### [Gestellte Aufgaben]
1. Beantworte folgende Fragen zum Text über die Straßennamen in Tarussa.
(a) Auf welchem Platz steht das Lenin-Denkmal von Tarussa?
(b) Auf welche Straße blickt Lenin von seinem Sockel jetzt?
(c) Welcher Anbieter verwendet auf seinen Karten bereits die neuen, alten Namen?
2. Schreibe den Text über die Straßennamen in Tarussa im Anschluss an seinen letzten Satz weiter.

### [Vorliegender Text]

Das Lenin-Denkmal von Tarussa auf dem Platz vor der Peter-und-Paul-Kathedrale (Foto: Tino Künzel)

Yandex hat schon reagiert

Aber zurück zur Umbenennung der umbenannten Straßen. Lenin auf seinem Sockel blickt vom Kirchplatz jetzt nicht mehr auf die Leninstraße, sondern die Kalugaer Straße. Auch Karl Marx und Friedrich Engels, Rosa Luxemburg und Karl Liebknecht, diverse Sowjetführer und Revolutionäre sowie die Pioniere, der Komsomol, der Oktober und die Dekabristen sind im Straßenverzeichnis nicht länger vertreten. Yandex verwendet auf seinen Karten bereits die neuen, alten Namen. Auch der (russische) Eintrag von Tarussa bei Wikipedia berücksichtigt die jüngsten Entwicklungen.

### [Bereitgestelltes Material]

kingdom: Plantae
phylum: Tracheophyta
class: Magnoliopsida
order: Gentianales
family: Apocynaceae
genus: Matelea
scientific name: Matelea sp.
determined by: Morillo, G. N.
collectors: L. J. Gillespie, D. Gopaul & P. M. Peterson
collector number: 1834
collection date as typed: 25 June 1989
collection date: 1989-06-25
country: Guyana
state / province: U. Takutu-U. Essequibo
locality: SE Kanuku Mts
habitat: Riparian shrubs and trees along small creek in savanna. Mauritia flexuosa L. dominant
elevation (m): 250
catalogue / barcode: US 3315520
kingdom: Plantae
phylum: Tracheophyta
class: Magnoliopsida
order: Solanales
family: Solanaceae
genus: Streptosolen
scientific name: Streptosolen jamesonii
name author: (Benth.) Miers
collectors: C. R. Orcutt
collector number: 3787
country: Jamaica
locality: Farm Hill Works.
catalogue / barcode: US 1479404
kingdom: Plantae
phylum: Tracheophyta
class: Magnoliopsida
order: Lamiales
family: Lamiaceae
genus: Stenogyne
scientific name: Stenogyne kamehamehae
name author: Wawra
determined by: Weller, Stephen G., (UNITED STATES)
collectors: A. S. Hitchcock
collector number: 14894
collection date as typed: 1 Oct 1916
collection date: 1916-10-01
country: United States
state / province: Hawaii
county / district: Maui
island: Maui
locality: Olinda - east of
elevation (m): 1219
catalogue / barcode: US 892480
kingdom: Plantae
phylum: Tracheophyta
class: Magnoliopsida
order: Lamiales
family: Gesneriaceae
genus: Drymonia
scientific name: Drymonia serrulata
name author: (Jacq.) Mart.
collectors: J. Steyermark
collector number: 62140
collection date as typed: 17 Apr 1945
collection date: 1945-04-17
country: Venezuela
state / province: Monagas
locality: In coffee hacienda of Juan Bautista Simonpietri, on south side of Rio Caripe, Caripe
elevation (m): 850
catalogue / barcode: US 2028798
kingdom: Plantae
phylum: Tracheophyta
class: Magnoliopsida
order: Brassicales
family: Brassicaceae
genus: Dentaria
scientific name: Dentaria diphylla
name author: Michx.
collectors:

### [Antworten je Aufgabe]
1.
(a) Auf dem Platz vor der Peter-und-Paul-Kathedrale.
(b) Auf die Kalugaer Straße.
(c) Yandex.

2.
Für Russland ist die Initiative zweifellos ein Paukenschlag und hat ein breites überregionales Echo hervorgerufen. Zuletzt wurden die Toponyme im Land vor drei Jahrzehnten einer größeren Revision unterzogen und sogar ganze Städte um- beziehungsweise rückbenannt wurden. So ist seit 1991 Leningrad wieder St. Petersburg und Swerdlowsk wieder Jekaterinburg. Doch schon damals ließ man Konsequenz vermissen. Die an beide Städte angrenzenden Regionen blieben auch weiter nach Lenin (Leningrader Region) und Swerdlow (Region Swerdlowsk) benannt.

Was die Straßennamen in den Städten betrifft, so folgen sie bis heute einen sowjetischen Heldenkanon aus den 20er bis 50er Jahren, der ausnahmslos allen Orten übergestülpt wurde und lokale Bezüge verdrängte. Dabei wäre davon auszugehen, dass die allgegenwärtigen Kirows, Kalinins oder Frunses, an deren Verdienste das Volk einst auf Schritt und Tritt erinnert werden sollte, im Russland der Gegenwart zumindest einer differenzierten Betrachtung unterliegen und keiner Lobpreisung. Im Bewusstsein der großen Mehrheit der Bevölkerung spielen sie auch keine Rolle, schon gar nicht als Vorbilder.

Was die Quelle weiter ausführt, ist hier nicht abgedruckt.